# Goal of the exercise
The stretch from the line with "thumb mcp: (1277, 721)" through the line with "middle dip: (152, 143)" in the records below: write it out exactly, and nothing else.
(Task material Opens)
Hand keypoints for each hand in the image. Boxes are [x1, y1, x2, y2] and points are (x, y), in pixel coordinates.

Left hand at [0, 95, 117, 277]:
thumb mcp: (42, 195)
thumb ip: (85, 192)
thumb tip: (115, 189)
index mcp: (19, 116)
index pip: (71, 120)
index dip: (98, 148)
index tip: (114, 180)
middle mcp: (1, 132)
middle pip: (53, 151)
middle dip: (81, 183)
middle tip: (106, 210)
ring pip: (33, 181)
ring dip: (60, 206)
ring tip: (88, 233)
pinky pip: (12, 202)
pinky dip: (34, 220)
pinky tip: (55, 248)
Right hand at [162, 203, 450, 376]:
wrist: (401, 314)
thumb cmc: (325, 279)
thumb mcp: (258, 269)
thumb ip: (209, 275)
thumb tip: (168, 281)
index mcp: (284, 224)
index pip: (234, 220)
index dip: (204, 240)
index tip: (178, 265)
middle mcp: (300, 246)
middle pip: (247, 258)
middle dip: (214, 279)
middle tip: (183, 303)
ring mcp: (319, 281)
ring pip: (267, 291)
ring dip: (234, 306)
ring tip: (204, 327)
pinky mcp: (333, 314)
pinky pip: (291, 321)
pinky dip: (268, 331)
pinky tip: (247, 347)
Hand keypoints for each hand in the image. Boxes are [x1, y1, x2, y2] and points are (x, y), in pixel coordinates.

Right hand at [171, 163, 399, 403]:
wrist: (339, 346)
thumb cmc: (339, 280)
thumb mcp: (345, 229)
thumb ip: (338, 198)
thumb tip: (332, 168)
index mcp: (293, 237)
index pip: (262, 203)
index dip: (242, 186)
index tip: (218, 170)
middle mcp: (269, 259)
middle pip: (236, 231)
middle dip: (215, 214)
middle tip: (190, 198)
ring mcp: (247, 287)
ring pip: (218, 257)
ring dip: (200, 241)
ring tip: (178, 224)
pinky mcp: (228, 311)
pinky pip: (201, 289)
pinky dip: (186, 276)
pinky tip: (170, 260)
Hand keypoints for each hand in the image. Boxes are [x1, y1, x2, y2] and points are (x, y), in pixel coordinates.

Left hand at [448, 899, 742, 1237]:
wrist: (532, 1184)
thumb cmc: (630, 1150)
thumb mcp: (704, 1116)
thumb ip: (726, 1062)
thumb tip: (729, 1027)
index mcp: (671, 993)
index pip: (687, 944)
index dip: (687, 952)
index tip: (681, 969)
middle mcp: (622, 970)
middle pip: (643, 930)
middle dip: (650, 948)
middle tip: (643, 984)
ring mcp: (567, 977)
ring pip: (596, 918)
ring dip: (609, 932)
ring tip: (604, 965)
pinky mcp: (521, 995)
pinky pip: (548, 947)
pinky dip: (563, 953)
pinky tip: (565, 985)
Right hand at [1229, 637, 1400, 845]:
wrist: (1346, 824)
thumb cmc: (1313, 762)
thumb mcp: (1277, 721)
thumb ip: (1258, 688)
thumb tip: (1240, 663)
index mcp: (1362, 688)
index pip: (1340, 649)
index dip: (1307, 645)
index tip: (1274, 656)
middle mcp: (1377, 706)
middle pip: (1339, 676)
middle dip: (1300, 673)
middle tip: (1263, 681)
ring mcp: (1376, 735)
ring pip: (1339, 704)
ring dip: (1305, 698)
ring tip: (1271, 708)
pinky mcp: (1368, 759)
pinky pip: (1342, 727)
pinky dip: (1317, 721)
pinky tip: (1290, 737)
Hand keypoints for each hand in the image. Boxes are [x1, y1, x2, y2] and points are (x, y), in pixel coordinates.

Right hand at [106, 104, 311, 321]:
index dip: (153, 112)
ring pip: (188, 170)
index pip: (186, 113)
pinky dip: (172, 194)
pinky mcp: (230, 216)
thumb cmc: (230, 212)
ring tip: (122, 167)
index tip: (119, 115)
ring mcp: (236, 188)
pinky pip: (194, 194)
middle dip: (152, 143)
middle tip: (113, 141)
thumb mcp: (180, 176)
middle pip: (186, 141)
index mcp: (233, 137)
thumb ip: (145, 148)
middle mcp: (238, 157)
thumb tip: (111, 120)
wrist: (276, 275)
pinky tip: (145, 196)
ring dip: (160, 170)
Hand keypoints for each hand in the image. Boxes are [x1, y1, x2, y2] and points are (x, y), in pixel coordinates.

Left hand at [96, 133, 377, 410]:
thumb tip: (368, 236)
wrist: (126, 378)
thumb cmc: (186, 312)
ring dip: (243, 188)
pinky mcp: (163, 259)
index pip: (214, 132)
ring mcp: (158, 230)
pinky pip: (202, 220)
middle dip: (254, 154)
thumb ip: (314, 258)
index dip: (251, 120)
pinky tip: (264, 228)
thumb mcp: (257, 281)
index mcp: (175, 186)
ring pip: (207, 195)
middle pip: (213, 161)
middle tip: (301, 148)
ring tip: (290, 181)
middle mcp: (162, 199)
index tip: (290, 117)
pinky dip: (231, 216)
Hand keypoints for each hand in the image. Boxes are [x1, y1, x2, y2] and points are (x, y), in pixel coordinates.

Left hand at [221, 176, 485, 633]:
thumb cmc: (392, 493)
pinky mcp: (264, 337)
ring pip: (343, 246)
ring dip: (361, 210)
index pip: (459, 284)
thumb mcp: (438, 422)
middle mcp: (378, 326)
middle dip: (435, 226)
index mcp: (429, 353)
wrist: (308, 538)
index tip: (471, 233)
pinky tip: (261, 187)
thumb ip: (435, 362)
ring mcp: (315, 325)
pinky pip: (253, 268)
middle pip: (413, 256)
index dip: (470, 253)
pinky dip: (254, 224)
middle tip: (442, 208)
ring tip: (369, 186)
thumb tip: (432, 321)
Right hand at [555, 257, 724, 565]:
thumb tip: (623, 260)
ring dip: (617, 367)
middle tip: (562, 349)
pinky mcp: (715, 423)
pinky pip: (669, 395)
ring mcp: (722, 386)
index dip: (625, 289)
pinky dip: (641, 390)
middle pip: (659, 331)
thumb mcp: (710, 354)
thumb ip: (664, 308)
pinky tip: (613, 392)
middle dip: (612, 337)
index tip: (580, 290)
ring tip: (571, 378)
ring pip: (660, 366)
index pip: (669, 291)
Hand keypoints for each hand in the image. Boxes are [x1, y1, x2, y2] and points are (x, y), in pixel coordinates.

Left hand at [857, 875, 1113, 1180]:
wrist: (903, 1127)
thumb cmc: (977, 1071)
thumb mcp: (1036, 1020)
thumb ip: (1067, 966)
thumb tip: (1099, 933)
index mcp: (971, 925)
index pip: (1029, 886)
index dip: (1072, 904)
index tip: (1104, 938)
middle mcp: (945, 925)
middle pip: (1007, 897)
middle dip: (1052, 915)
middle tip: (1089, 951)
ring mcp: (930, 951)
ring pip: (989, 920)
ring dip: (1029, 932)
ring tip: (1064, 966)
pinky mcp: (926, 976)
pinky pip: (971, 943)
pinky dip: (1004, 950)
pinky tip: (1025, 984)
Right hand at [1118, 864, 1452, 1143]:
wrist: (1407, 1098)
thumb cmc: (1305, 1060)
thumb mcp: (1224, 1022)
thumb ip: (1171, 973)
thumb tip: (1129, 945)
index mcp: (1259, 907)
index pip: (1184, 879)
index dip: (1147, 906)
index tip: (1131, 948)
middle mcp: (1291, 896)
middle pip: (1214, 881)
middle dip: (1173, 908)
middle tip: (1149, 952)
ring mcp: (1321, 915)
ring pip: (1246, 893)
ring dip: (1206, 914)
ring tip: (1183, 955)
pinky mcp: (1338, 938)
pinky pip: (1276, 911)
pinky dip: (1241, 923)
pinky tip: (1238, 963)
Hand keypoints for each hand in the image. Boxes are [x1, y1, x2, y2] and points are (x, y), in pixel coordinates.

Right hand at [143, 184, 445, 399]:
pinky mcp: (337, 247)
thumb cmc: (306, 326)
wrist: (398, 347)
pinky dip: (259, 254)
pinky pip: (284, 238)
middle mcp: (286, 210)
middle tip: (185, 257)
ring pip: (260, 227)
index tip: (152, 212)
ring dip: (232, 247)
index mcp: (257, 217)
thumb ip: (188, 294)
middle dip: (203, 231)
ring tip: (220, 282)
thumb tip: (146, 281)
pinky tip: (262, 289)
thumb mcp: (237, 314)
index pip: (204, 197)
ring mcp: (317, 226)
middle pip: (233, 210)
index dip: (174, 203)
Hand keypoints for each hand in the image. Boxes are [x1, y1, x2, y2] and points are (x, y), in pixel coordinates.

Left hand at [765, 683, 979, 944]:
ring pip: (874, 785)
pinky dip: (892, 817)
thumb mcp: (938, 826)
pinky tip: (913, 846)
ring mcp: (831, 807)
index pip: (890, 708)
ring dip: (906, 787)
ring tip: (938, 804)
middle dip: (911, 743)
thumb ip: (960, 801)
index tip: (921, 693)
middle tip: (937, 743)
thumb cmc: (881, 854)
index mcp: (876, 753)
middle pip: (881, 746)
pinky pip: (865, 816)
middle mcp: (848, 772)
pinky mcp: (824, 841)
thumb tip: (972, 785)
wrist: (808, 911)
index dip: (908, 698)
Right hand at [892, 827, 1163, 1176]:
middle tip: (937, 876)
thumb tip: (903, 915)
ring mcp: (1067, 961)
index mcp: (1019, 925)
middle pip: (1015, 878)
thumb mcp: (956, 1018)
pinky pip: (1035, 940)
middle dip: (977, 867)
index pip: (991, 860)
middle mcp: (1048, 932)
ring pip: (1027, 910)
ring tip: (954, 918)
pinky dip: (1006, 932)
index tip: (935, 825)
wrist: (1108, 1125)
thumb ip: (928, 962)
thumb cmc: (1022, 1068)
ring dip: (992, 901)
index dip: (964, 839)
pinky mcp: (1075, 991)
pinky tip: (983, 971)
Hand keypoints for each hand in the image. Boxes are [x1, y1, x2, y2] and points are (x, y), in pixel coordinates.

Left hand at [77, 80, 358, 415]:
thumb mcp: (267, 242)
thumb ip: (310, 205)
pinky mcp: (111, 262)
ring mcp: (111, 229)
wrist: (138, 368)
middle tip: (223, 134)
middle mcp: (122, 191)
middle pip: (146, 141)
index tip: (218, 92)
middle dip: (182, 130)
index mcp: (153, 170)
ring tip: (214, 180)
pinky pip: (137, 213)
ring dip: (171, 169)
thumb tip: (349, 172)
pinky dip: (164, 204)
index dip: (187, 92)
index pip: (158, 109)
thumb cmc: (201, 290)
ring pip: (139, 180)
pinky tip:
(Task material Closes)
# Answer to this task
thumb mcp: (1277, 721)
thumb ip: (1258, 688)
thumb tip: (1240, 663)
index mcp: (1362, 688)
index pip: (1340, 649)
index dip: (1307, 645)
index tip: (1274, 656)
middle mcp: (1377, 706)
middle pip: (1339, 676)
middle dip: (1300, 673)
middle tip: (1263, 681)
ring mcp: (1376, 735)
ring pip: (1339, 704)
ring dip: (1305, 698)
ring tip: (1271, 708)
pinky mcp: (1368, 759)
pinky pip: (1342, 727)
pinky dip: (1317, 721)
pinky tip: (1290, 737)
Hand keypoints for each hand in the image. Boxes are [x1, y1, x2, y2] and points are (x, y), in pixel coordinates.

Right hand at [106, 104, 311, 321]:
index dip: (153, 112)
ring pip: (188, 170)
index pip: (186, 113)
pinky dip: (172, 194)
pinky mcp: (230, 216)
thumb cmc: (230, 212)
ring tip: (122, 167)
index tip: (119, 115)
ring mcp: (236, 188)
pinky pip: (194, 194)
middle dip: (152, 143)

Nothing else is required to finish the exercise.